> [TASKS TO CARRY OUT]
[1] According to the article on firearms aboard boats, which form must U.S. residents use to register a firearm with U.S. Customs and Border Protection before taking it out of the country?
[2] List every state whose waters the article on firearms aboard boats names as having generally similar gun laws.
[3] Reproduce the part of the article on firearms aboard boats that opens with the words containing "For recreational boaters, piracy" and closes with "sunny September afternoon.".

--- SOURCE EXTRACT ---

For recreational boaters, piracy often seems as remote as Somalia – where four cruisers were killed following the hijacking of the Quest, a 58-foot sailing vessel. Certainly the crew of four aboard the Joe Cool never suspected that their minutes were numbered and tragedy – as opposed to Bimini – would be their destination as the 47-foot sportfisher slipped out of its Miami slip one sunny September afternoon.

The hijackers, with a 9mm in their duffle bag and a ruse about their girfriends waiting for them in Bimini with their passports, convinced the crew to accept the $4,000 charter and head out. Little did the crew know that one of their passengers was a fugitive fleeing for Cuba to escape a child molestation investigation and an Arkansas felony charge relating to a $92,000 Wal-Mart robbery.

Miami mariners have an indelible memory of this tradgedy and others. While federal laws make it a federal crime to bring a dangerous weapon aboard a vessel without previously obtaining the permission of the owner or master of the vessel, only with extreme vigilance, including the physical examination of bags and the searching of pas

Now, with summer here and gun control laws making national headlines, vessel security is on the mind of boat owners and crews. But the laws surrounding protection of your vessel are confusing and change as your vessel passes from coastal waters past the demarcation line into international waters and then into a foreign port.

Federal law allows the transport of weapons in vessels if they are unloaded, rendered temporarily inoperable or are packed, cased or stored in a manner that will prevent their ready use. Under these conditions, no permit is required. As you transgress Texas, Louisiana, Alabama, Florida, Georgia, South Carolina, North Carolina and Virginia waters, while the laws are “generally similar” (with some variations and exceptions while fishing or hunting), in most states gun laws that apply to boats often follow similar rules which apply to vehicles.  These states’ laws also prohibit a convicted felon from possessing a firearm under any circumstances.

But, if you are taking a firearm aboard as a concealed weapon, then you must have a concealed weapons permit. According to Carli Segelson, Florida Fish and Wildlife Conservation Commission public information coordinator, “While Florida permits the use or possession of a firearm while engaged in fishing, camping, or hunting or going to or from lawful hunting, fishing, camping expeditions, if you are simply pleasure boating, you may carry a concealed weapon if you have the appropriate permit.

“If you do not have a concealed weapons permit, a firearm may be on your vessel as long as it is stored in the same manner as it would be if in a vehicle (private conveyance), provided that you are not in a federal park or refuge,” she added. “It is always wise to advise any law enforcement officer that you are carrying a weapon or have a weapon on your vessel.”

U.S. Residents traveling with firearms are reminded to register it with U.S. Customs and Border Protection on a form 4457 prior to taking it out of the U.S. You will need to present the firearm in person to a CBP officer in order to register it. When you re-enter the U.S., a signed CF 4457 is proof that you did not acquire the firearm abroad. If you have the original receipt for a firearm purchased in the U.S., this can be used in lieu of the form to demonstrate that it is American goods returned.

--- ENTRIES PROVIDED ---

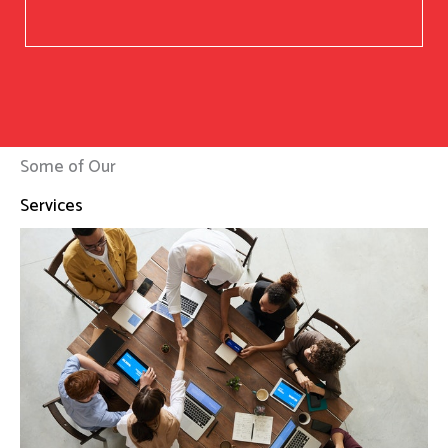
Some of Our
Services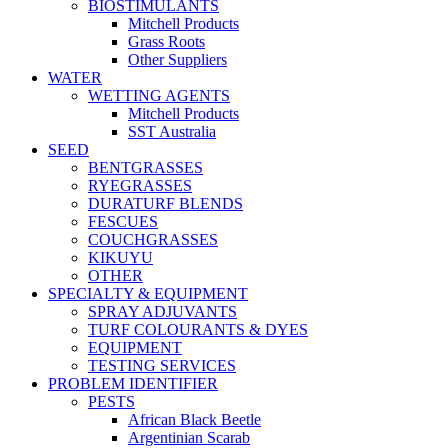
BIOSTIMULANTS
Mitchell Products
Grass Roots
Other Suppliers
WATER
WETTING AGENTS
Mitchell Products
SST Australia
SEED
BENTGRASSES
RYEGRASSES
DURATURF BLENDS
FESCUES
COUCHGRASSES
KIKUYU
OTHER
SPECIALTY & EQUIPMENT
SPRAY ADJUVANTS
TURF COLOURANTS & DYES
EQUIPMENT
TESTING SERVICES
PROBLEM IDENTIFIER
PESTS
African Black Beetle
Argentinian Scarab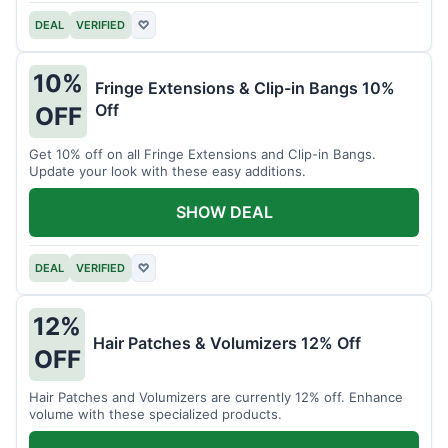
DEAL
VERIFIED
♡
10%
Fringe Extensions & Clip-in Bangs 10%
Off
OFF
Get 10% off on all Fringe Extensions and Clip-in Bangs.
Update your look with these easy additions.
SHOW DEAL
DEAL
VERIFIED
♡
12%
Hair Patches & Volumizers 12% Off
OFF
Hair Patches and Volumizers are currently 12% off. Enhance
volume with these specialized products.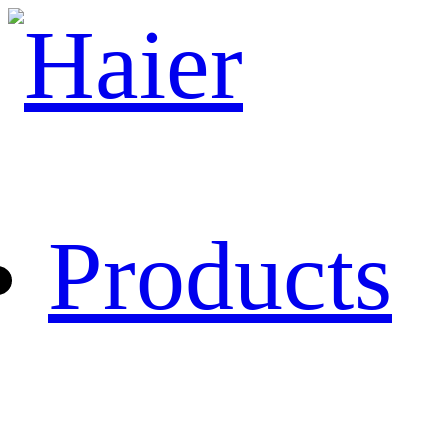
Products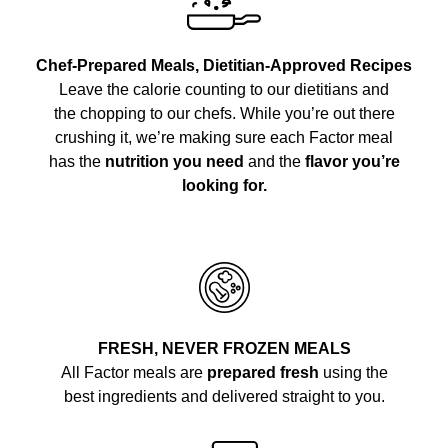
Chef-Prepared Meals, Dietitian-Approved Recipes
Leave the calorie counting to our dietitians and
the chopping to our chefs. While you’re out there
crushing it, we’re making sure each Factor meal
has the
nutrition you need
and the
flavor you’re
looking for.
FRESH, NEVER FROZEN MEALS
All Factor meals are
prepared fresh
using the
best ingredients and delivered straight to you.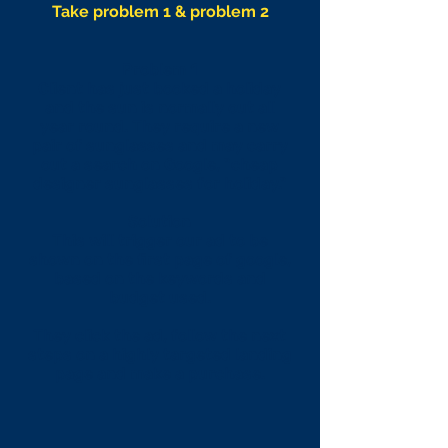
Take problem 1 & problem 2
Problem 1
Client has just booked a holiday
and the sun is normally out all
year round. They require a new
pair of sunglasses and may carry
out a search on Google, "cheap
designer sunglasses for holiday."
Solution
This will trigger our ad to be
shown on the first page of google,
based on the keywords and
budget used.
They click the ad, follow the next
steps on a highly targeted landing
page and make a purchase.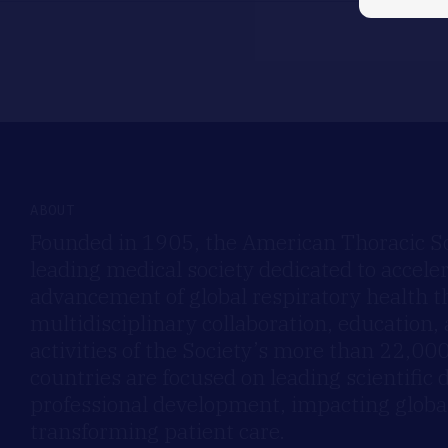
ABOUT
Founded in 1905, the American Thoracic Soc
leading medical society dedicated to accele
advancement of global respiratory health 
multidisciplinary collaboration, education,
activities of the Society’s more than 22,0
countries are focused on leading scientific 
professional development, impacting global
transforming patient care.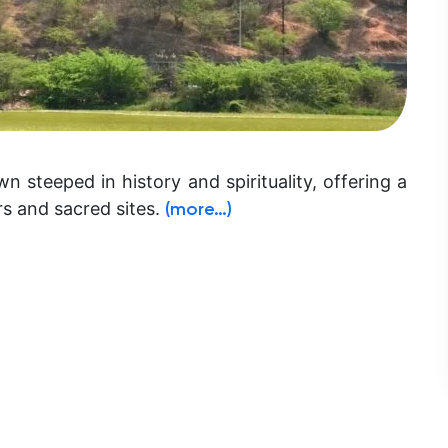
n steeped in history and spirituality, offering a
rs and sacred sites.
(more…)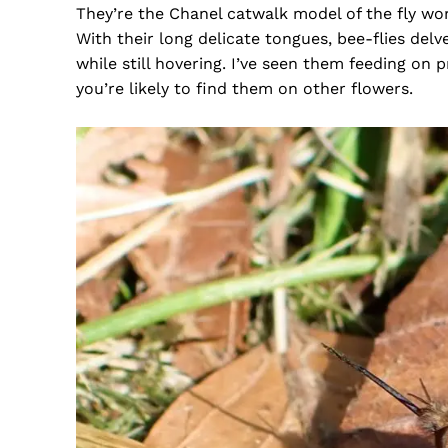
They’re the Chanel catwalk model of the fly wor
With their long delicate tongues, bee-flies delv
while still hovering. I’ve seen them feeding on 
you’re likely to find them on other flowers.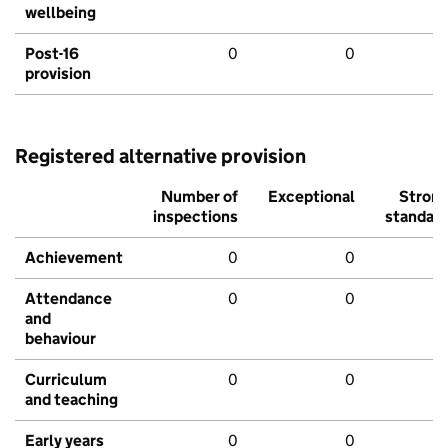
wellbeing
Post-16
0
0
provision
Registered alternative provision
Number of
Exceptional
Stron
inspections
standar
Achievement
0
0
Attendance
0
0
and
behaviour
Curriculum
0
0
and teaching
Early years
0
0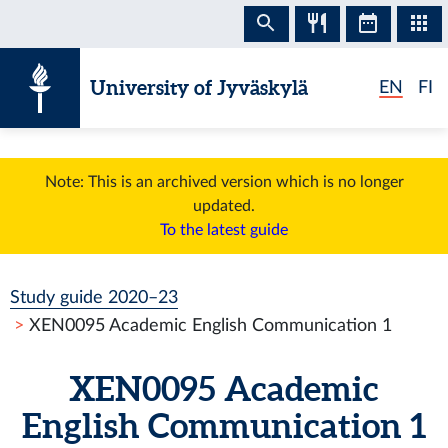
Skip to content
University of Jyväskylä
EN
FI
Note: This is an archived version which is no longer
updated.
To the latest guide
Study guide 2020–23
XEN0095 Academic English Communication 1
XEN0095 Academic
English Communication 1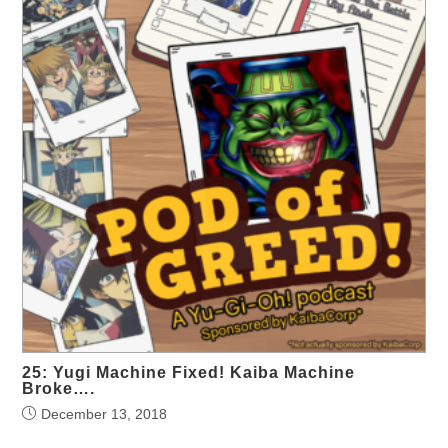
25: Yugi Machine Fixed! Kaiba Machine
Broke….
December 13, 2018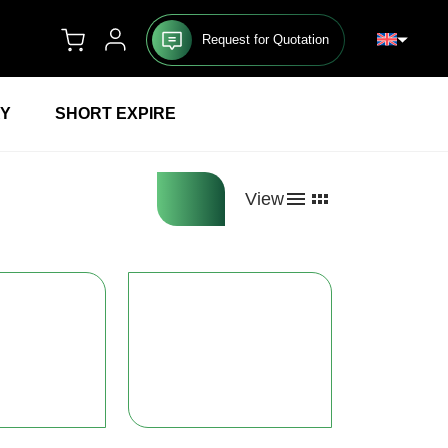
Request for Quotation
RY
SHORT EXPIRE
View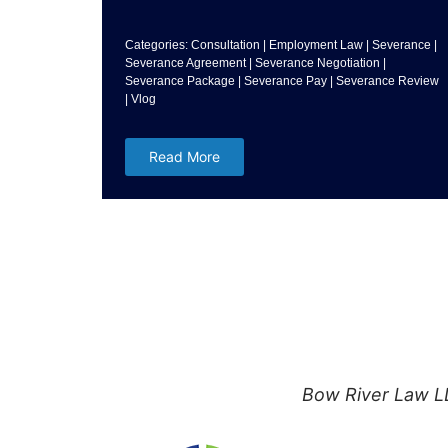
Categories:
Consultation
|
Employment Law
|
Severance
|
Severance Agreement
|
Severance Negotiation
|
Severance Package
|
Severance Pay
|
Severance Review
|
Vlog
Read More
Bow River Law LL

---

> [SET OF ANSWERS]
[1] Form 4457 (CF 4457).

[2] Texas, Louisiana, Alabama, Florida, Georgia, South Carolina, North Carolina, Virginia

[3]
For recreational boaters, piracy often seems as remote as Somalia – where four cruisers were killed following the hijacking of the Quest, a 58-foot sailing vessel. Certainly the crew of four aboard the Joe Cool never suspected that their minutes were numbered and tragedy – as opposed to Bimini – would be their destination as the 47-foot sportfisher slipped out of its Miami slip one sunny September afternoon.